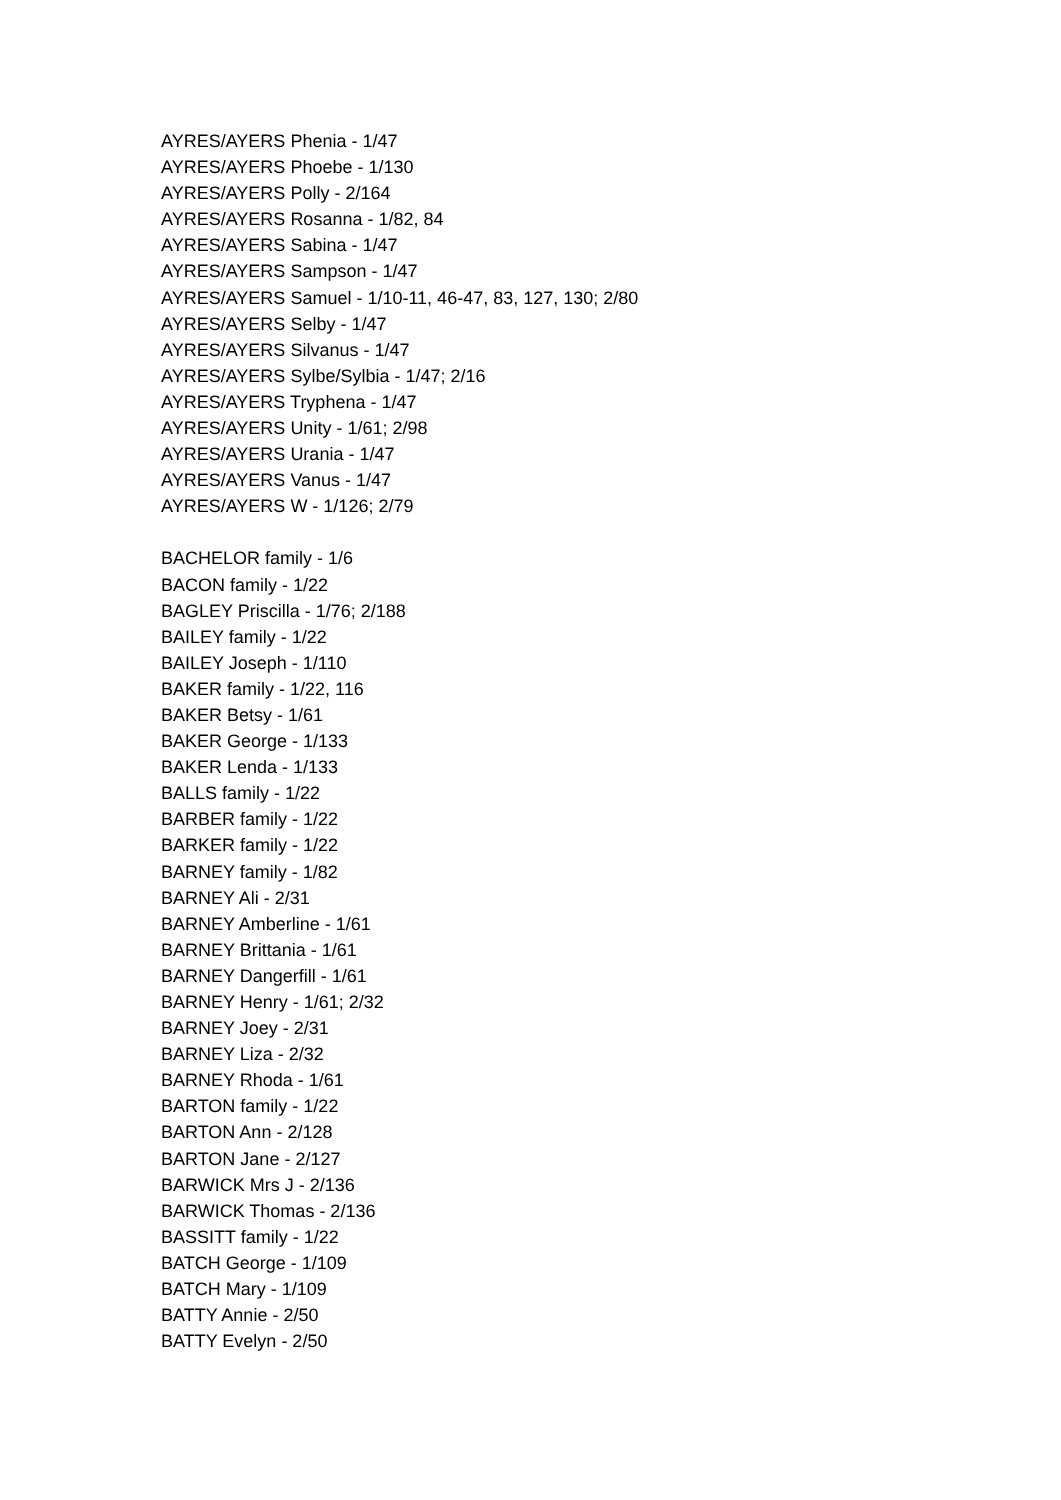AYRES/AYERS Phenia - 1/47
AYRES/AYERS Phoebe - 1/130
AYRES/AYERS Polly - 2/164
AYRES/AYERS Rosanna - 1/82, 84
AYRES/AYERS Sabina - 1/47
AYRES/AYERS Sampson - 1/47
AYRES/AYERS Samuel - 1/10-11, 46-47, 83, 127, 130; 2/80
AYRES/AYERS Selby - 1/47
AYRES/AYERS Silvanus - 1/47
AYRES/AYERS Sylbe/Sylbia - 1/47; 2/16
AYRES/AYERS Tryphena - 1/47
AYRES/AYERS Unity - 1/61; 2/98
AYRES/AYERS Urania - 1/47
AYRES/AYERS Vanus - 1/47
AYRES/AYERS W - 1/126; 2/79
BACHELOR family - 1/6
BACON family - 1/22
BAGLEY Priscilla - 1/76; 2/188
BAILEY family - 1/22
BAILEY Joseph - 1/110
BAKER family - 1/22, 116
BAKER Betsy - 1/61
BAKER George - 1/133
BAKER Lenda - 1/133
BALLS family - 1/22
BARBER family - 1/22
BARKER family - 1/22
BARNEY family - 1/82
BARNEY Ali - 2/31
BARNEY Amberline - 1/61
BARNEY Brittania - 1/61
BARNEY Dangerfill - 1/61
BARNEY Henry - 1/61; 2/32
BARNEY Joey - 2/31
BARNEY Liza - 2/32
BARNEY Rhoda - 1/61
BARTON family - 1/22
BARTON Ann - 2/128
BARTON Jane - 2/127
BARWICK Mrs J - 2/136
BARWICK Thomas - 2/136
BASSITT family - 1/22
BATCH George - 1/109
BATCH Mary - 1/109
BATTY Annie - 2/50
BATTY Evelyn - 2/50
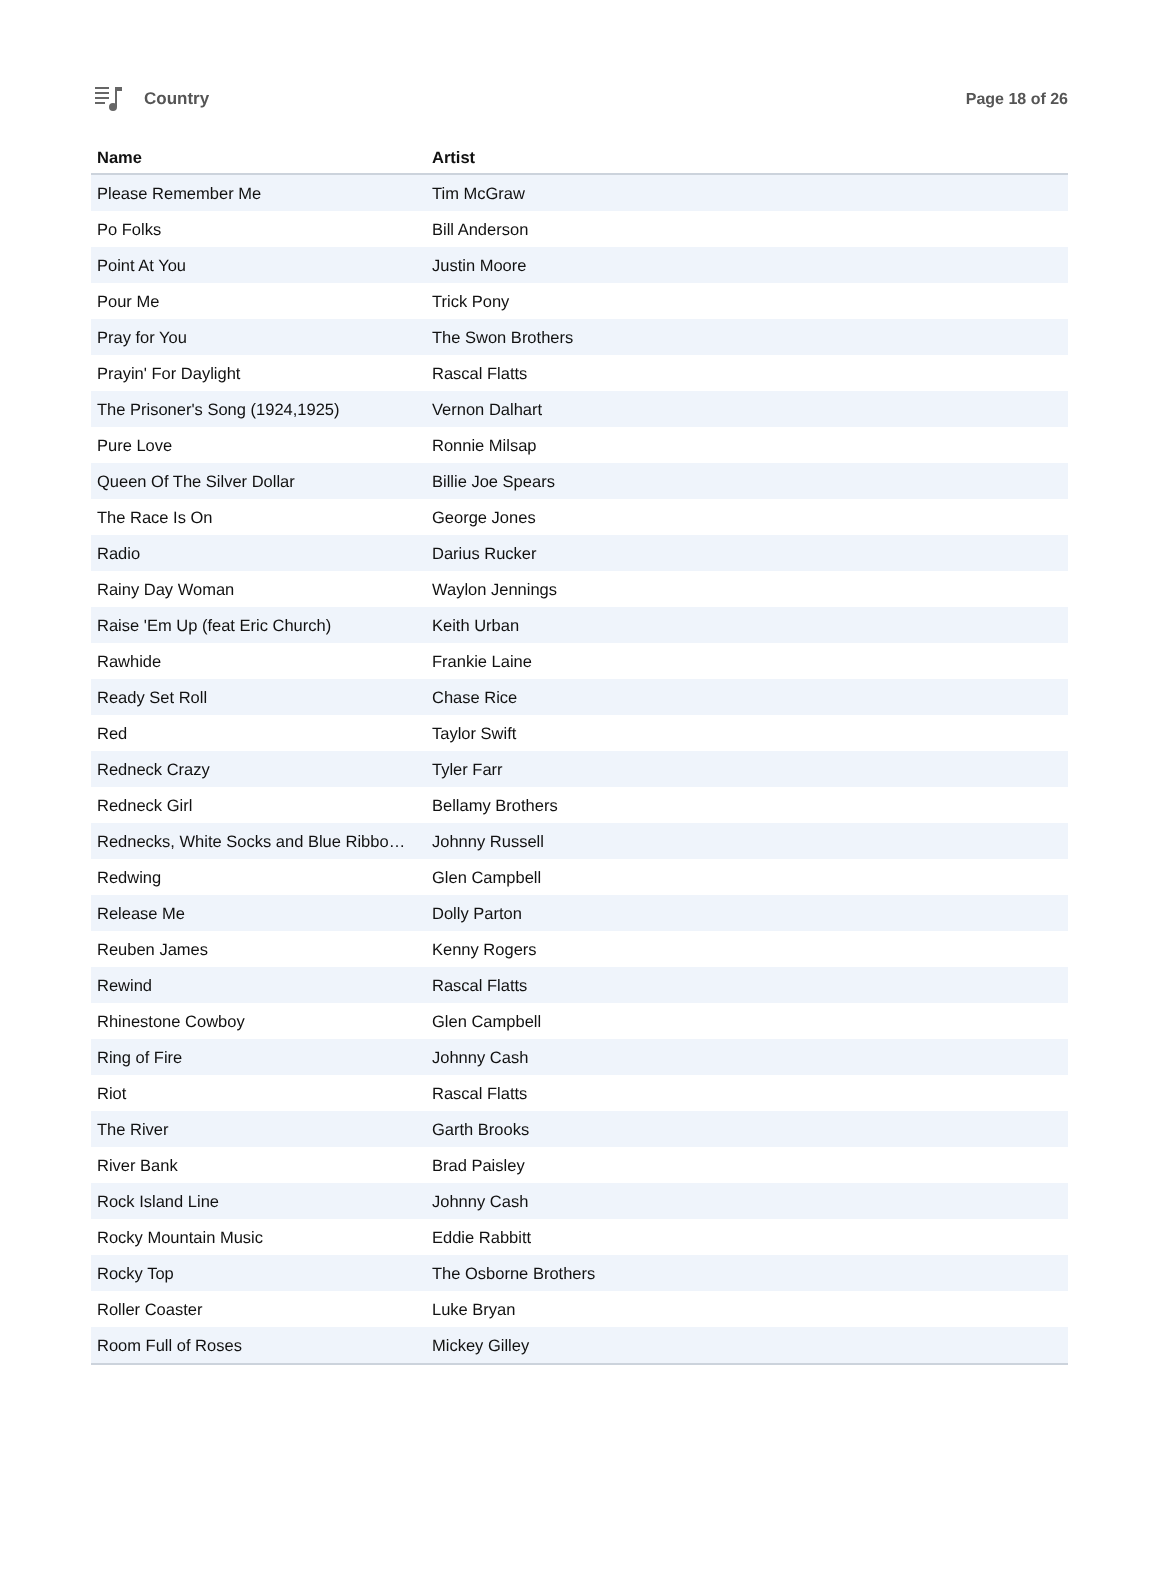Country Page 18 of 26
| Name | Artist |
| --- | --- |
| Please Remember Me | Tim McGraw |
| Po Folks | Bill Anderson |
| Point At You | Justin Moore |
| Pour Me | Trick Pony |
| Pray for You | The Swon Brothers |
| Prayin' For Daylight | Rascal Flatts |
| The Prisoner's Song (1924,1925) | Vernon Dalhart |
| Pure Love | Ronnie Milsap |
| Queen Of The Silver Dollar | Billie Joe Spears |
| The Race Is On | George Jones |
| Radio | Darius Rucker |
| Rainy Day Woman | Waylon Jennings |
| Raise 'Em Up (feat Eric Church) | Keith Urban |
| Rawhide | Frankie Laine |
| Ready Set Roll | Chase Rice |
| Red | Taylor Swift |
| Redneck Crazy | Tyler Farr |
| Redneck Girl | Bellamy Brothers |
| Rednecks, White Socks and Blue Ribbo… | Johnny Russell |
| Redwing | Glen Campbell |
| Release Me | Dolly Parton |
| Reuben James | Kenny Rogers |
| Rewind | Rascal Flatts |
| Rhinestone Cowboy | Glen Campbell |
| Ring of Fire | Johnny Cash |
| Riot | Rascal Flatts |
| The River | Garth Brooks |
| River Bank | Brad Paisley |
| Rock Island Line | Johnny Cash |
| Rocky Mountain Music | Eddie Rabbitt |
| Rocky Top | The Osborne Brothers |
| Roller Coaster | Luke Bryan |
| Room Full of Roses | Mickey Gilley |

#### Work item
Provide the listing above once more, exactly, with the pictures removed.

#### Exercise output
AYRES/AYERS Phenia - 1/47
AYRES/AYERS Phoebe - 1/130
AYRES/AYERS Polly - 2/164
AYRES/AYERS Rosanna - 1/82, 84
AYRES/AYERS Sabina - 1/47
AYRES/AYERS Sampson - 1/47
AYRES/AYERS Samuel - 1/10-11, 46-47, 83, 127, 130; 2/80
AYRES/AYERS Selby - 1/47
AYRES/AYERS Silvanus - 1/47
AYRES/AYERS Sylbe/Sylbia - 1/47; 2/16
AYRES/AYERS Tryphena - 1/47
AYRES/AYERS Unity - 1/61; 2/98
AYRES/AYERS Urania - 1/47
AYRES/AYERS Vanus - 1/47
AYRES/AYERS W - 1/126; 2/79
BACHELOR family - 1/6
BACON family - 1/22
BAGLEY Priscilla - 1/76; 2/188
BAILEY family - 1/22
BAILEY Joseph - 1/110
BAKER family - 1/22, 116
BAKER Betsy - 1/61
BAKER George - 1/133
BAKER Lenda - 1/133
BALLS family - 1/22
BARBER family - 1/22
BARKER family - 1/22
BARNEY family - 1/82
BARNEY Ali - 2/31
BARNEY Amberline - 1/61
BARNEY Brittania - 1/61
BARNEY Dangerfill - 1/61
BARNEY Henry - 1/61; 2/32
BARNEY Joey - 2/31
BARNEY Liza - 2/32
BARNEY Rhoda - 1/61
BARTON family - 1/22
BARTON Ann - 2/128
BARTON Jane - 2/127
BARWICK Mrs J - 2/136
BARWICK Thomas - 2/136
BASSITT family - 1/22
BATCH George - 1/109
BATCH Mary - 1/109
BATTY Annie - 2/50
BATTY Evelyn - 2/50
Country Page 18 of 26
| Name | Artist |
| --- | --- |
| Please Remember Me | Tim McGraw |
| Po Folks | Bill Anderson |
| Point At You | Justin Moore |
| Pour Me | Trick Pony |
| Pray for You | The Swon Brothers |
| Prayin' For Daylight | Rascal Flatts |
| The Prisoner's Song (1924,1925) | Vernon Dalhart |
| Pure Love | Ronnie Milsap |
| Queen Of The Silver Dollar | Billie Joe Spears |
| The Race Is On | George Jones |
| Radio | Darius Rucker |
| Rainy Day Woman | Waylon Jennings |
| Raise 'Em Up (feat Eric Church) | Keith Urban |
| Rawhide | Frankie Laine |
| Ready Set Roll | Chase Rice |
| Red | Taylor Swift |
| Redneck Crazy | Tyler Farr |
| Redneck Girl | Bellamy Brothers |
| Rednecks, White Socks and Blue Ribbo… | Johnny Russell |
| Redwing | Glen Campbell |
| Release Me | Dolly Parton |
| Reuben James | Kenny Rogers |
| Rewind | Rascal Flatts |
| Rhinestone Cowboy | Glen Campbell |
| Ring of Fire | Johnny Cash |
| Riot | Rascal Flatts |
| The River | Garth Brooks |
| River Bank | Brad Paisley |
| Rock Island Line | Johnny Cash |
| Rocky Mountain Music | Eddie Rabbitt |
| Rocky Top | The Osborne Brothers |
| Roller Coaster | Luke Bryan |
| Room Full of Roses | Mickey Gilley |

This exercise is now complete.